Your credit score is based on your credit reports, which are a record of how you've handled borrowed money in the past. Lenders check your score before they give you money because they want to make sure that they'll get it back. If your score indicates you might struggle to pay back what you borrow, they'll either deny you outright or charge you more in interest. That way, if you do default, they're not out as much as they would have been if they'd given you a lower interest rate.
Credit scores most often come into play when you're talking about loans or credit cards, but increasingly other institutions use them as a measure of both financial and overall responsibility. Landlords sometimes check credit scores on prospective tenants and some employers may check the credit of candidates, especially if the job requires the employee to manage company or customer funds. Even some cable and cellphone providers check your credit score when you apply.
A score that falls into the 601 to 660 range is considered fair or "near prime," according to VantageScore. Your credit card and loan applications might not be denied if your score is near prime, but you'll probably pay much higher interest rates than those with higher credit scores. It depends on the lender, though. Each defines its own standards for acceptable credit scores.
If your score is 600 or lower, you'll find that few lenders are willing to give you the time of day, and landlords or employers might pass you over in favor of other candidates. The only way to change that is to raise your credit score.
Raising your credit score isn't difficult, but it does take time and it helps if you understand the factors that influence it. Payment history is the single most important factor in your credit score calculation, accounting for 35% of your score. So avoiding late payments is paramount.
Set yourself reminders or set up automatic payments where you can. If budget constraints are part of the issue, cut expenses or increase your income until you can make ends meet. Late payments stay on your credit report for seven years, but their effect diminishes with time, so if you make a habit of paying on time, you'll start to see your score rise after a few months to a year.
Your credit utilization ratio is nearly as important as your payment history. This looks at how much of your available credit you charge to your credit cards every month. If your credit limit is $10,000 and your balance is $2,000, your credit utilization ratio is 20%. Aim to keep yours lower than 30%, as a higher ratio indicates a heavier dependence on credit.
You can lower yours by using your credit card less, raising your credit limit, or paying your credit card bill twice per month. Your lender only reports your payments and new balance to the credit bureaus once per month, so if you pay yours off halfway through the month and again at the end, it'll seem like you used your credit card much less than you did.
Limit how often you apply for new credit.

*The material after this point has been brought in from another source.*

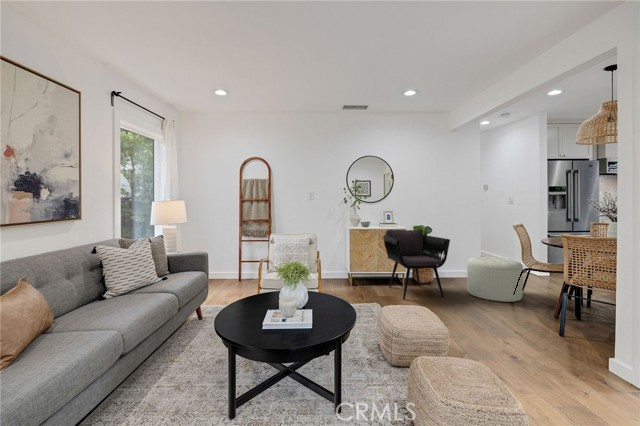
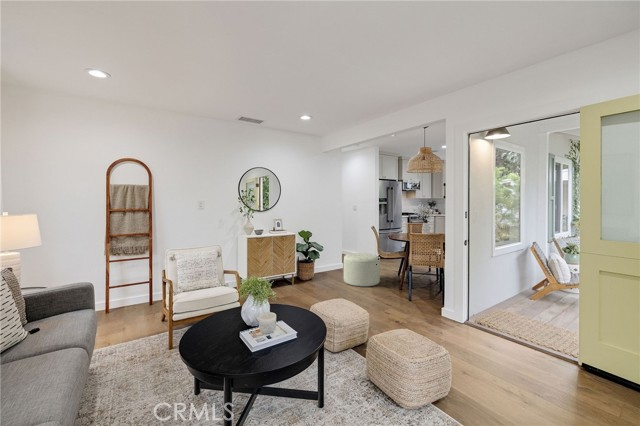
armchair: present [383,230,450,299] -> none [280,235,336,297]

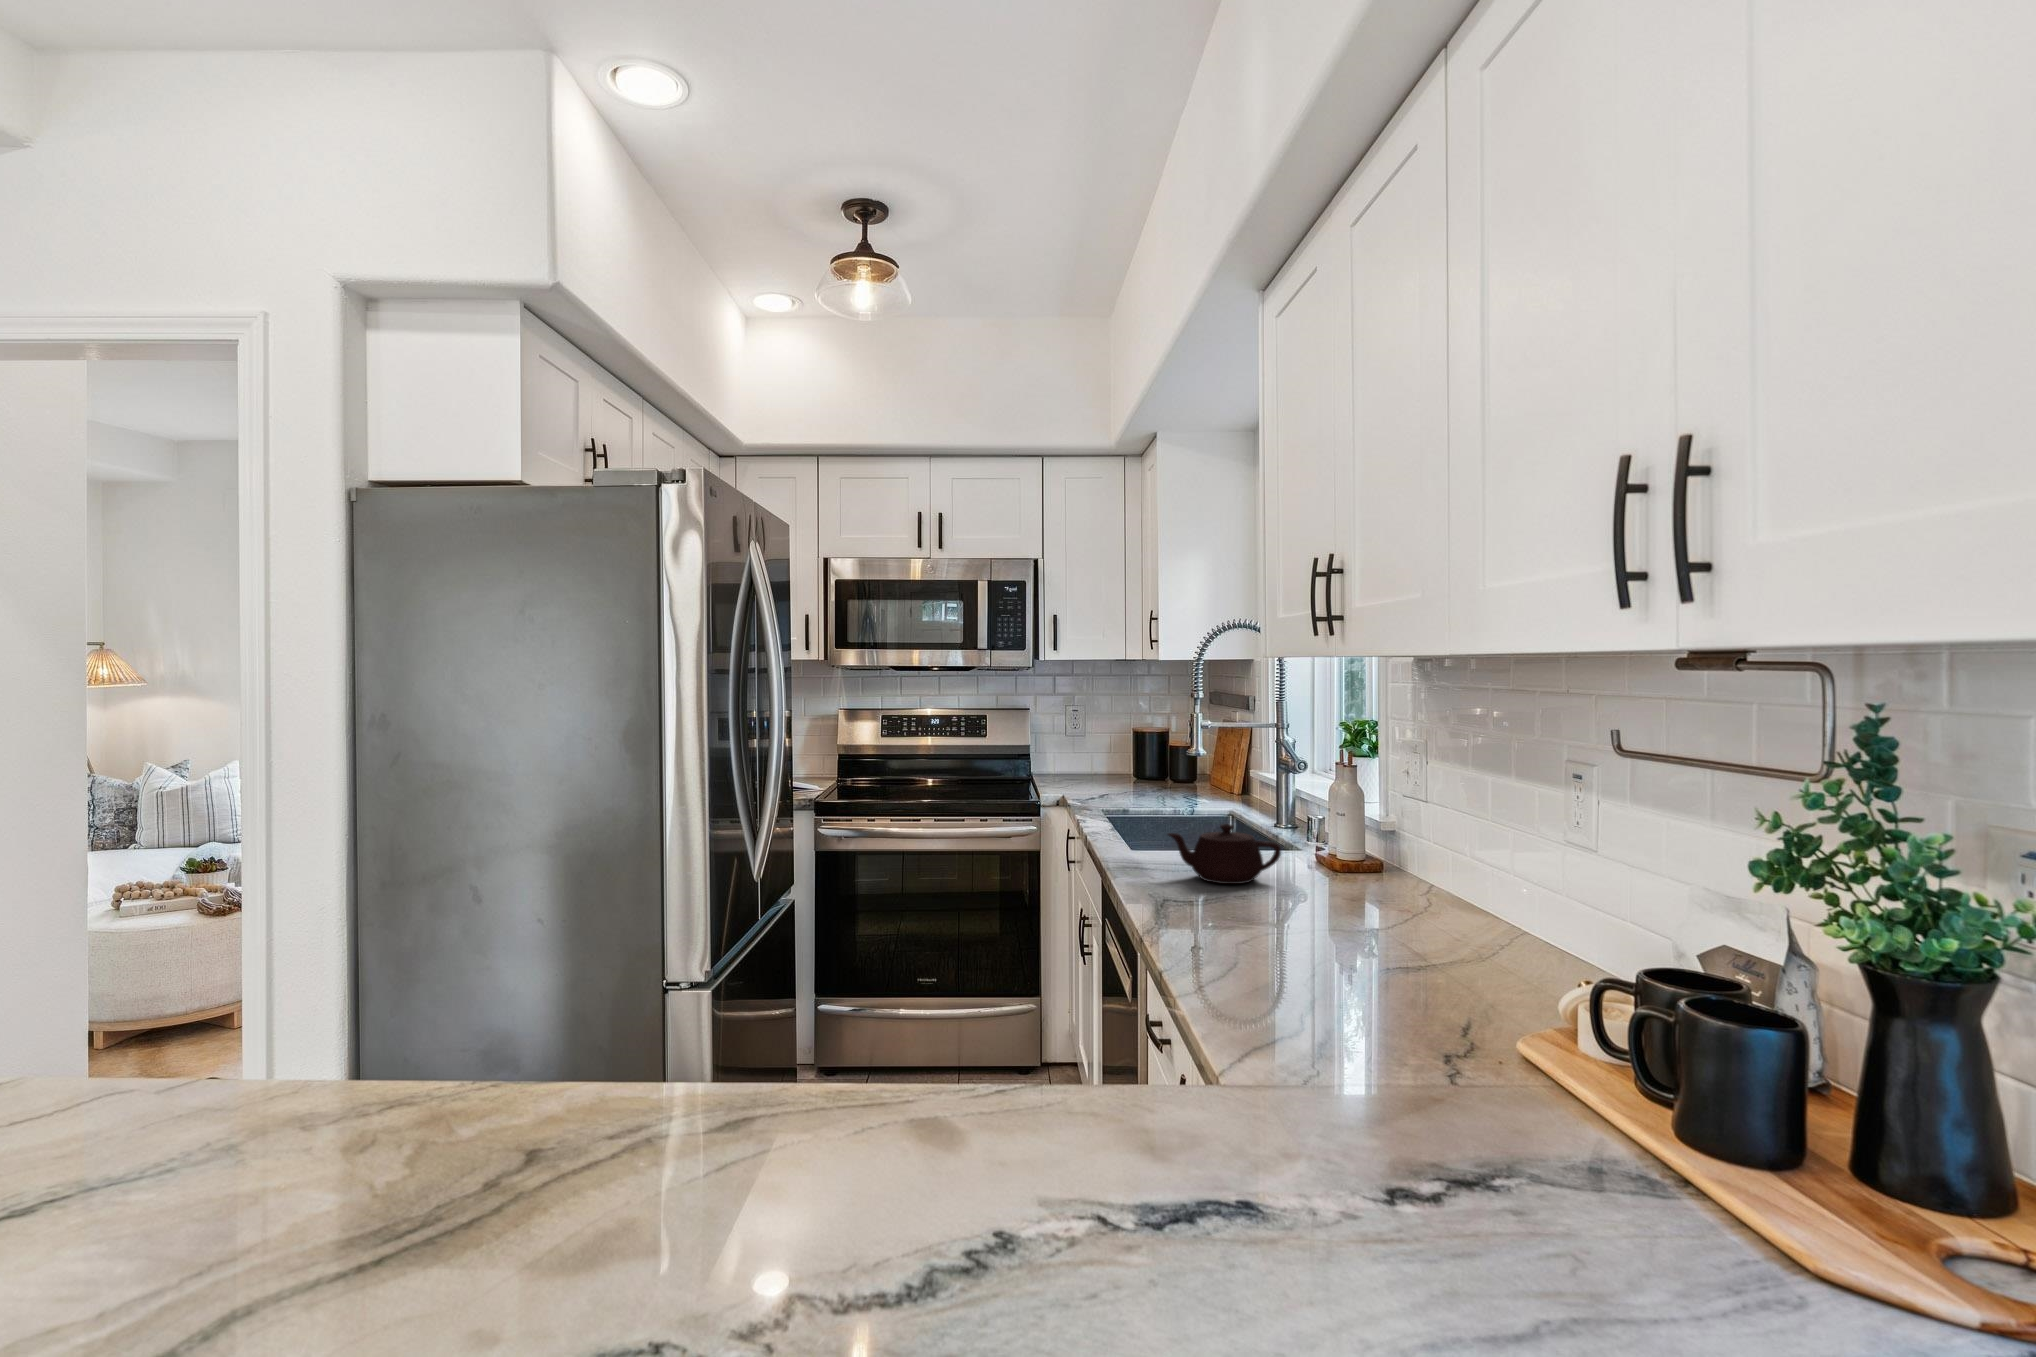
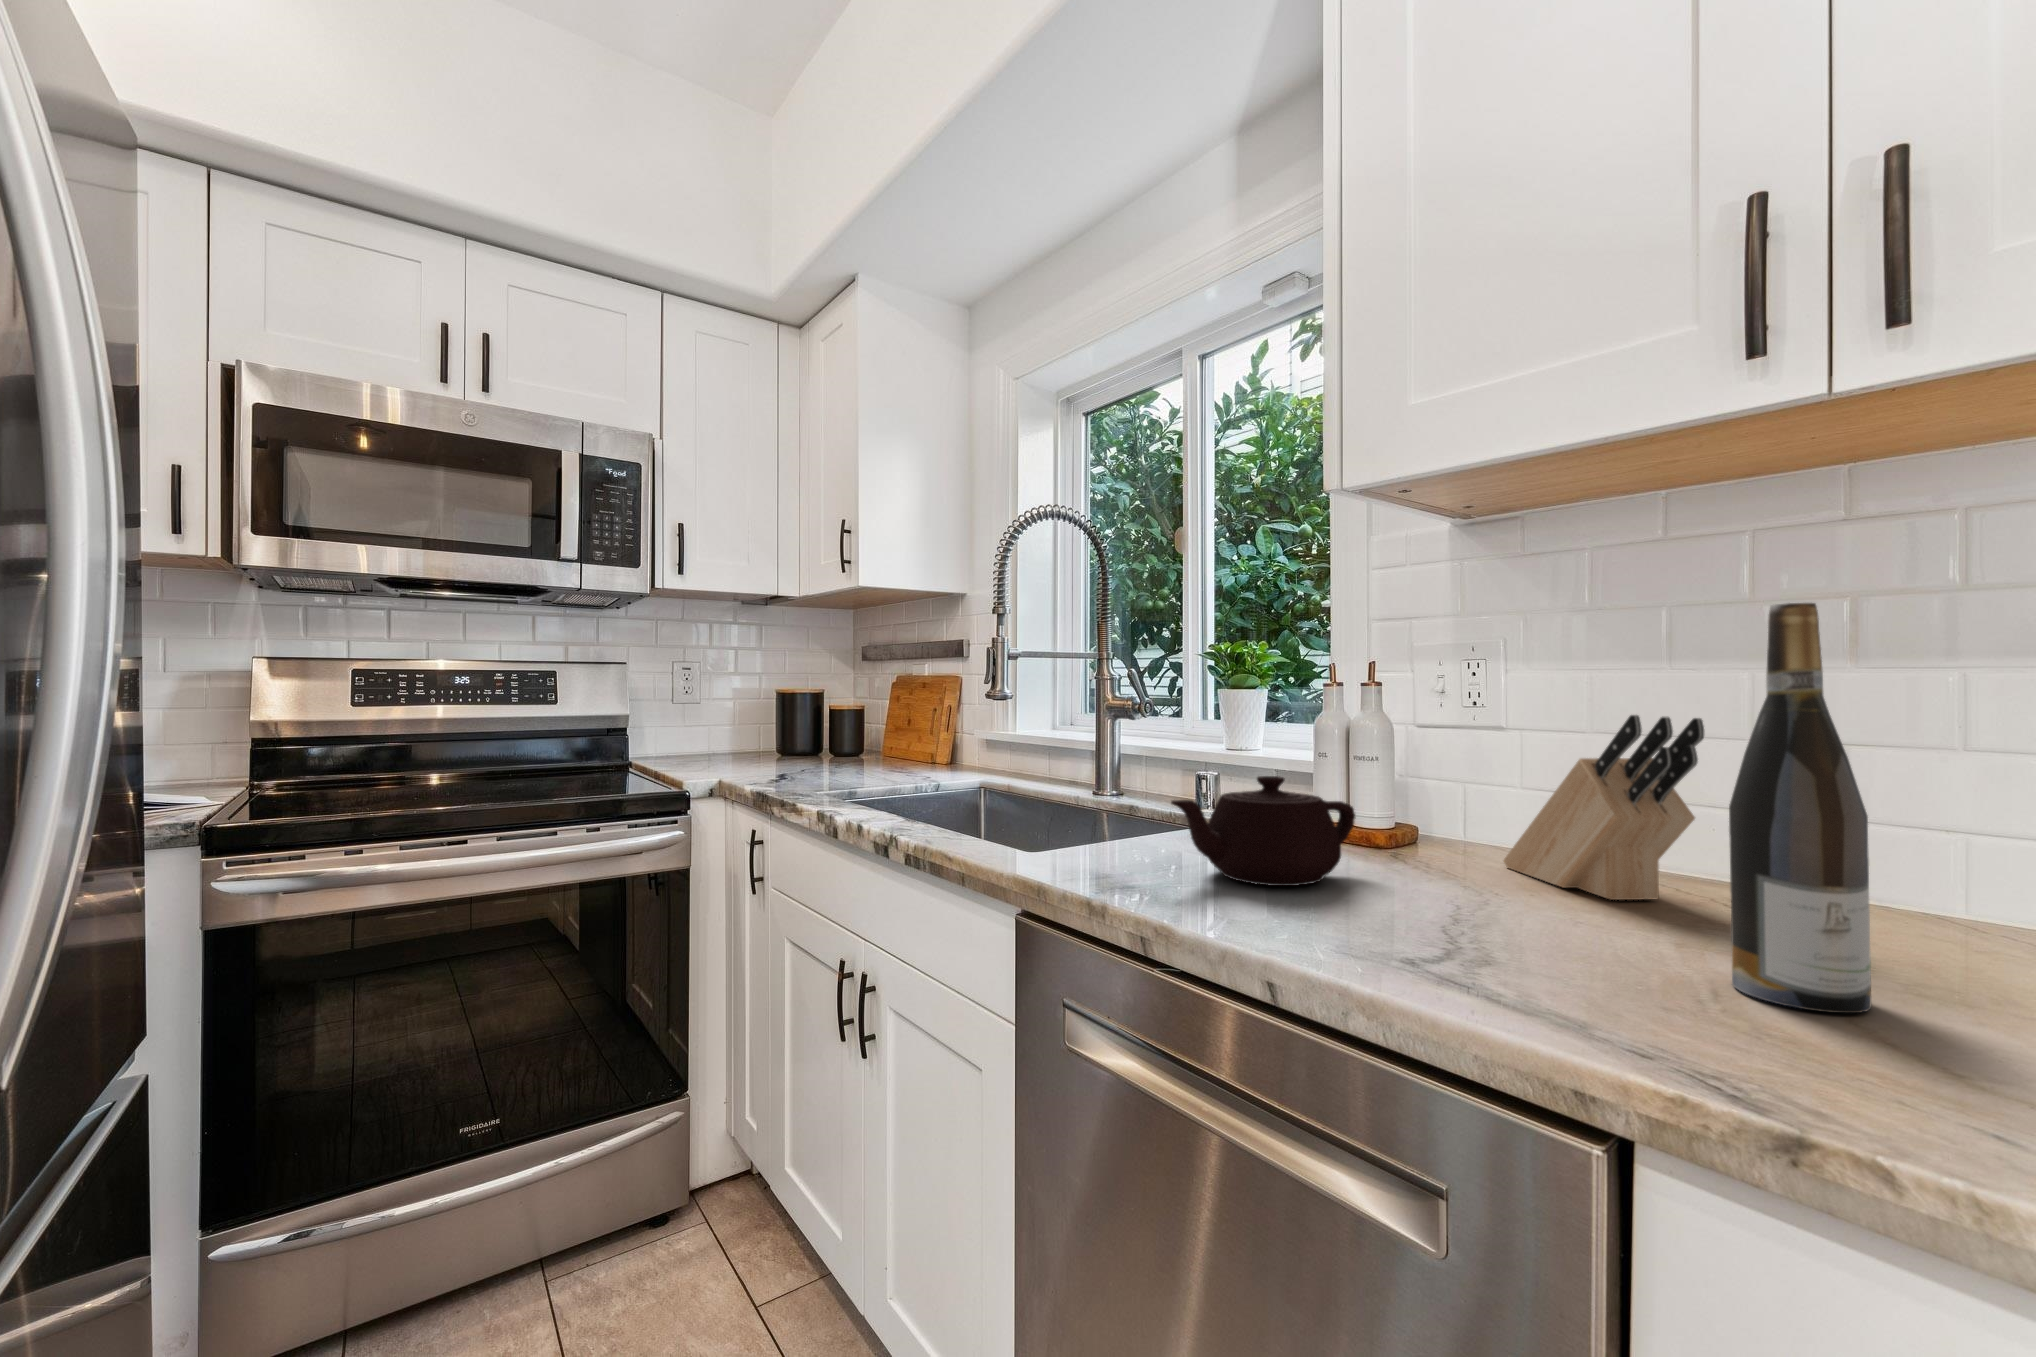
wine bottle: none [1274,771,1320,948] -> present [1729,603,1871,1013]
knife block: none [1351,810,1419,913] -> present [1504,715,1704,900]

Every time you apply for new credit, the lender will do a hard inquiry on your report and this drops your score by a few points. It's not a big deal if you're approved, but if you're denied, you just hurt your score for no reason. There is an exception built in for loan shopping wherein any inquiries that take place within a 30-day period are considered a single inquiry to avoid penalizing you too much for normal comparison shopping behavior.
Even if you follow all of the above steps, it'll take a few months to a few years before you see any significant improvement in your credit score. You'll have to wait for some of those old black marks to be superceded by your new, more responsible credit history. But don't get discouraged if you don't feel like your score is improving quickly enough. Stay the course and you'll get there.